Dataset entries

┄┄┄┄┄┄┄┄┄┄

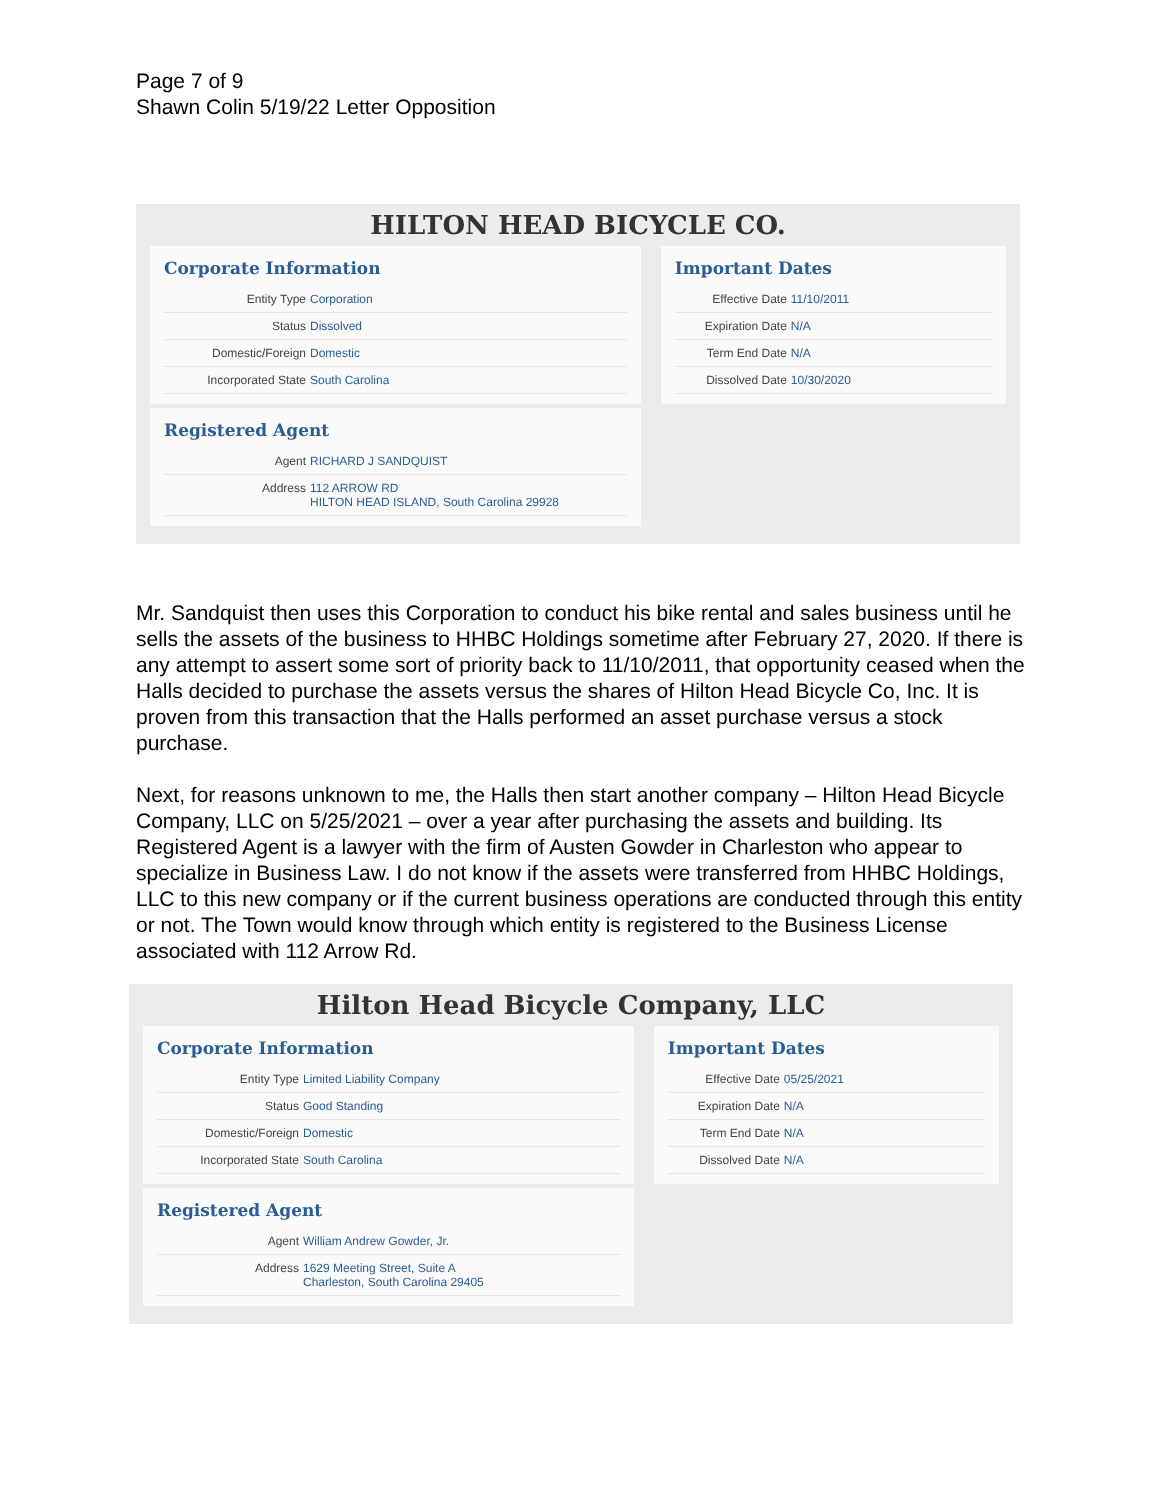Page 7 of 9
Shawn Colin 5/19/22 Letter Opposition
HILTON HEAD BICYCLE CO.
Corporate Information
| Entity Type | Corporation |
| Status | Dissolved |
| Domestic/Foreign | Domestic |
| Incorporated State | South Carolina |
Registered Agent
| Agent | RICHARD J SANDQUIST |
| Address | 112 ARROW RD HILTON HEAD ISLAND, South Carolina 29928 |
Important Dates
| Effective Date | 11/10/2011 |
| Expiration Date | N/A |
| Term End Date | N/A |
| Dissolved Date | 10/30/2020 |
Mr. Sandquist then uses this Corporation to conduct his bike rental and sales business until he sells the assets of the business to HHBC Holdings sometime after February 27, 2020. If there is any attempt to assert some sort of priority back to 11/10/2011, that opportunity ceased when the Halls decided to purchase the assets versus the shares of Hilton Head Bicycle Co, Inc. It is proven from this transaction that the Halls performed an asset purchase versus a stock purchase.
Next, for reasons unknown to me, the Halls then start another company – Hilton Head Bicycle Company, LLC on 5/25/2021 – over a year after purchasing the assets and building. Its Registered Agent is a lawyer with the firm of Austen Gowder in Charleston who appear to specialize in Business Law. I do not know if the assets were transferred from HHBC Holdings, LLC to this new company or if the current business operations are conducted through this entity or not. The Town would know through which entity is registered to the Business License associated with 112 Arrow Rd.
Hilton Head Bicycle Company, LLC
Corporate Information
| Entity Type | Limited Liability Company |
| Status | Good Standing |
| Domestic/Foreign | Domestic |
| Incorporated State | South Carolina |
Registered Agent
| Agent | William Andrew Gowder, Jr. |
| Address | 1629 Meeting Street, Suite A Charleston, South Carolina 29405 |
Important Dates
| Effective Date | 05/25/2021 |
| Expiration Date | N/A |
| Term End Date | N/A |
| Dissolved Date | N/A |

┄┄┄┄┄┄┄┄┄┄

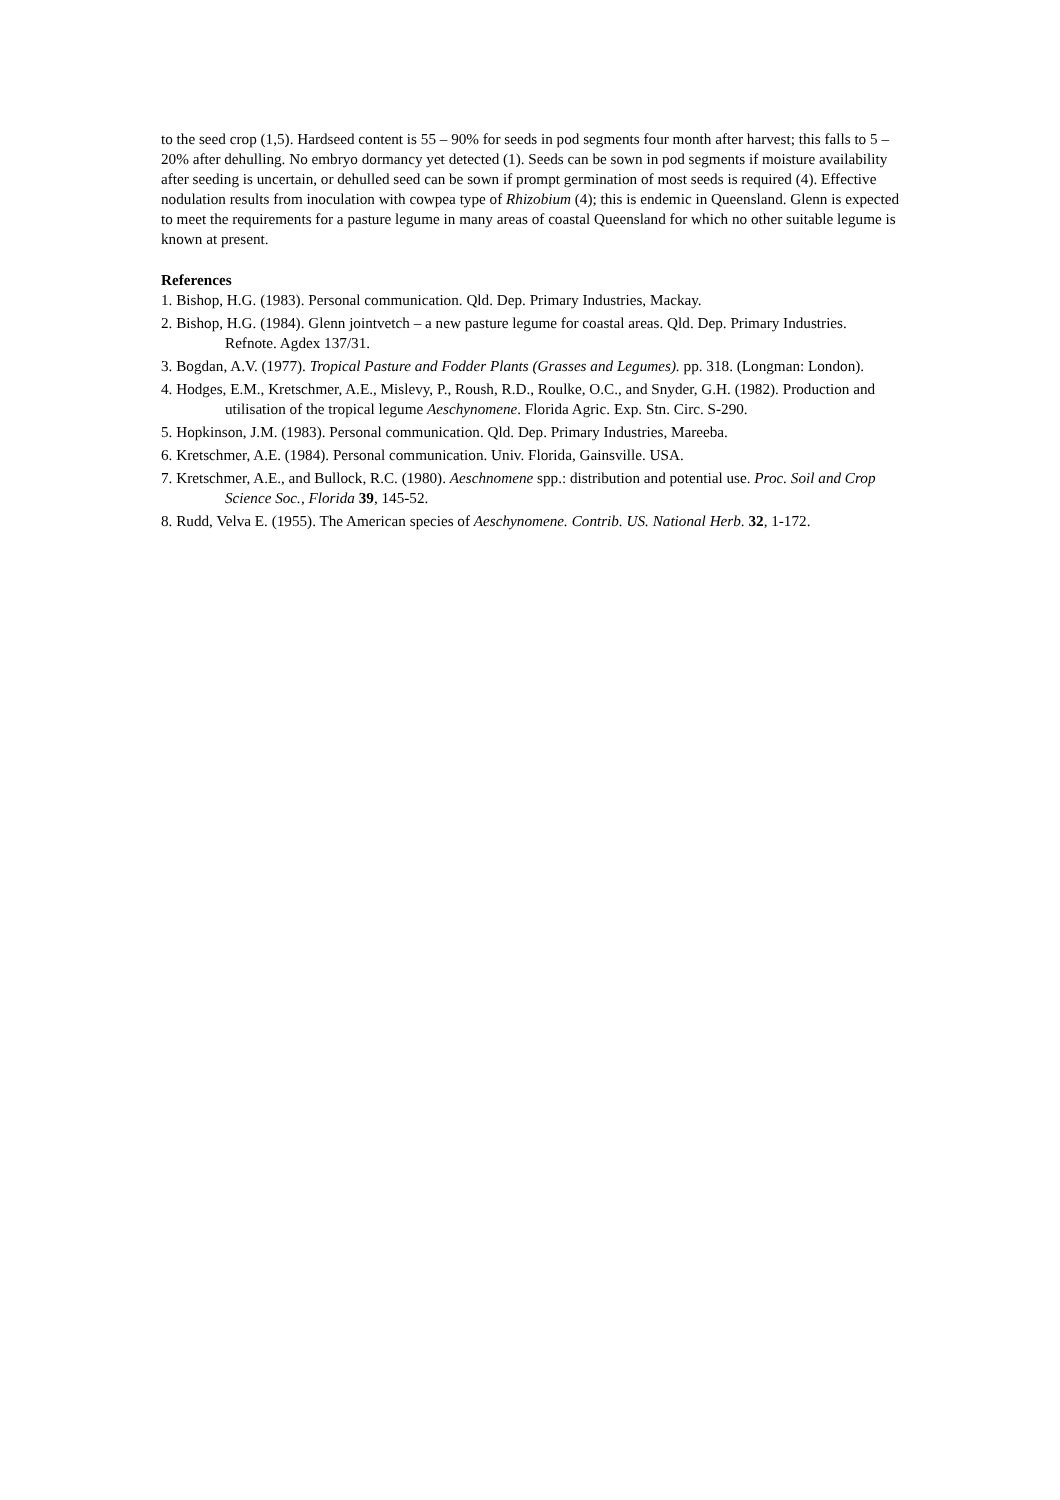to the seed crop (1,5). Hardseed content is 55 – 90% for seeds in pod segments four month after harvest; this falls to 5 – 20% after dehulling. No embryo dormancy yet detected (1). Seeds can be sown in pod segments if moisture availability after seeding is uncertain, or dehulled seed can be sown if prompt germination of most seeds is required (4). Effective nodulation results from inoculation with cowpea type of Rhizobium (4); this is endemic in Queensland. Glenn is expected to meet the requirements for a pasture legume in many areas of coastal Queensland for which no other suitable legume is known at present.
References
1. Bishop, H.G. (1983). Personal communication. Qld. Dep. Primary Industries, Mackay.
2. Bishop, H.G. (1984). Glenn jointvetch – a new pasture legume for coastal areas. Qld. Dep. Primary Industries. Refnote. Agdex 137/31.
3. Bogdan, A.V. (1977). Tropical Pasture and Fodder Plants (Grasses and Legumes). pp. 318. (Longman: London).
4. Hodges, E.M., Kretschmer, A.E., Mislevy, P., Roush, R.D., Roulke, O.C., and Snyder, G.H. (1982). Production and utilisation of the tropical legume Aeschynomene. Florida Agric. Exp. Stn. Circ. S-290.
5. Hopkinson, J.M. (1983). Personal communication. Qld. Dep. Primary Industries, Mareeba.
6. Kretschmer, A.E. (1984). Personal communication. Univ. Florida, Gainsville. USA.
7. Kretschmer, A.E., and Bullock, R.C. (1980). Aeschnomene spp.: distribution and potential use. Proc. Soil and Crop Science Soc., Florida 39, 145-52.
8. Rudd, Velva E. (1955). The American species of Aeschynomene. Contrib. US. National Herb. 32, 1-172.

┄┄┄┄┄┄┄┄┄┄

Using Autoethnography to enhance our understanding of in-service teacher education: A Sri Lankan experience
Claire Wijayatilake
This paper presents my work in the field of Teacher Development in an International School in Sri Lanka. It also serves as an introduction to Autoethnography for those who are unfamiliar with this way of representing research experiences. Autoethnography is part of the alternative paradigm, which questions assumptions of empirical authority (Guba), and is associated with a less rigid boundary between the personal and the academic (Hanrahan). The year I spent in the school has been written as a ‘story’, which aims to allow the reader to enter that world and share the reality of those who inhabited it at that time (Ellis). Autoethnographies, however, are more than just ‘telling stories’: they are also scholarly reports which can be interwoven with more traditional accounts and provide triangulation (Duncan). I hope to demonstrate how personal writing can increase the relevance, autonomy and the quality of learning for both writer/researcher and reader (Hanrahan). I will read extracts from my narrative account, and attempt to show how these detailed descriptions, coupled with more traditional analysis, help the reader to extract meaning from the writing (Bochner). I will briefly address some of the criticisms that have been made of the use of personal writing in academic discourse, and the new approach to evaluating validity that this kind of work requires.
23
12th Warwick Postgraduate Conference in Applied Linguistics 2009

┄┄┄┄┄┄┄┄┄┄

_WORK ORDER_: In the lines above, spot each one that contains the word "Kretschmer" and copy it.

_FINISHED EXERCISE_:
4. Hodges, E.M., Kretschmer, A.E., Mislevy, P., Roush, R.D., Roulke, O.C., and Snyder, G.H. (1982). Production and utilisation of the tropical legume Aeschynomene. Florida Agric. Exp. Stn. Circ. S-290.
6. Kretschmer, A.E. (1984). Personal communication. Univ. Florida, Gainsville. USA.
7. Kretschmer, A.E., and Bullock, R.C. (1980). Aeschnomene spp.: distribution and potential use. Proc. Soil and Crop Science Soc., Florida 39, 145-52.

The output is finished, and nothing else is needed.